Willy waited while Ciampini wet his whistle with bourbon.

‘Tomorrow,’ the boss continued, ‘big cop funeral. For that dick Poof-Poof the kid whacked. Cops coming from across the continent, marching downtown with their big-sack bellies. Swing their arms. Lift up their knees. Turns out, the dead guy is partner to Cinq-Mars. I would’ve liked it was him he shot, but didn’t happen like that. OK, instead, tomorrow, before the funeral or in the middle or after, it’s his funeral anyway. We bury Cinq-Mars. A message to cops. Don’t mess with us. They been messing with us here, New York, Miami, fucking Chicago, Las Vegas. It stops here. Do it or arrange it, Willy. You want a war? You been pushing for a war? All I hear out of you. OK. But I want you in the fight yourself. Deep in.
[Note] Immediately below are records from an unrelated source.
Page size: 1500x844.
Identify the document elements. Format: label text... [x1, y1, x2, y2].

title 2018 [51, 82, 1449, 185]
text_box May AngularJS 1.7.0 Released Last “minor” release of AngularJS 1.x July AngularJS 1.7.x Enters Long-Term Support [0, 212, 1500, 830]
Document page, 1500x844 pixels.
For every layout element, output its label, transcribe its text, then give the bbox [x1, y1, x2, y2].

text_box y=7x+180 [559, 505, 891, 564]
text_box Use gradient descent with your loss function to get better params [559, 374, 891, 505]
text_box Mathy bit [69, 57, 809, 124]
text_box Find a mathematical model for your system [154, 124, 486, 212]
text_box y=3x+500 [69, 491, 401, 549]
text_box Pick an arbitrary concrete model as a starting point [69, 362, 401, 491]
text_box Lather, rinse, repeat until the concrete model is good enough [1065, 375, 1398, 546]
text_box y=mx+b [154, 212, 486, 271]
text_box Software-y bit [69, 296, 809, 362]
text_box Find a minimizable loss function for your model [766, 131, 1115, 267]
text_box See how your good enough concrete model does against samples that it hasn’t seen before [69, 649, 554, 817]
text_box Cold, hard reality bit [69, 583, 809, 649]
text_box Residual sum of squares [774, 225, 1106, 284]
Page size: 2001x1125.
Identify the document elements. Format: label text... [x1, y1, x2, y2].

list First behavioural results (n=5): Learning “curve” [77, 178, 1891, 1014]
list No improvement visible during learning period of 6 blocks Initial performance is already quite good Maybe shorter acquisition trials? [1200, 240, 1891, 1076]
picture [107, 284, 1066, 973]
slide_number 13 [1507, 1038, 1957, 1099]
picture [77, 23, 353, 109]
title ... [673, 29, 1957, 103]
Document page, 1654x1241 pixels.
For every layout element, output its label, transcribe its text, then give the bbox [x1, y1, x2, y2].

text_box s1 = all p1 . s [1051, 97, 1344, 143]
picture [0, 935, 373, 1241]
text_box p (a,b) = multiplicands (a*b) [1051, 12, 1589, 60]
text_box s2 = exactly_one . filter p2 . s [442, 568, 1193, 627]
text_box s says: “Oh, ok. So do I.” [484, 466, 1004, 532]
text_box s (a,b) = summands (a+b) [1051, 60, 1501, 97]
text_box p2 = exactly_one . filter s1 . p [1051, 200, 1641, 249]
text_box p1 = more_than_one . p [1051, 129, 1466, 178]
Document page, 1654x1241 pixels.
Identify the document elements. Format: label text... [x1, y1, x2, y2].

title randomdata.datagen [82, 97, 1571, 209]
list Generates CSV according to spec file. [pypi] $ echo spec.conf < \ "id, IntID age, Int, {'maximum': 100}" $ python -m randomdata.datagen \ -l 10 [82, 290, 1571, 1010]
Not just putting it on me or on the Hells or on The Rabbit. You fight, too. You’re a killer now, turns out. Show me, Willy. Take Cinq-Mars out for a swim. Seal your place. Great opportunity. Any problem?’

Willy held the man’s gaze. ‘No problem,’ he said. ‘You bet, Mr Ciampini. This Cinq-Mars, he’s in the river.’

‘Good.’ Ciampini lounged back on his sofa, pulled one leg up and extended it across the seat. ‘I didn’t want you to think you can open a dam, let the water out, without you don’t get wet yourself.’

‘Understood. I’ll dive in, boss. Deep as you want.’

‘Good. Drink your bourbon, Willy. Then plan this. You got a brain. My advice? The voice of experience? Don’t leave nothing to chance.’

Willy had arrived at the farm on a whim. Now he sensed that Ciampini had expected him to show up all along.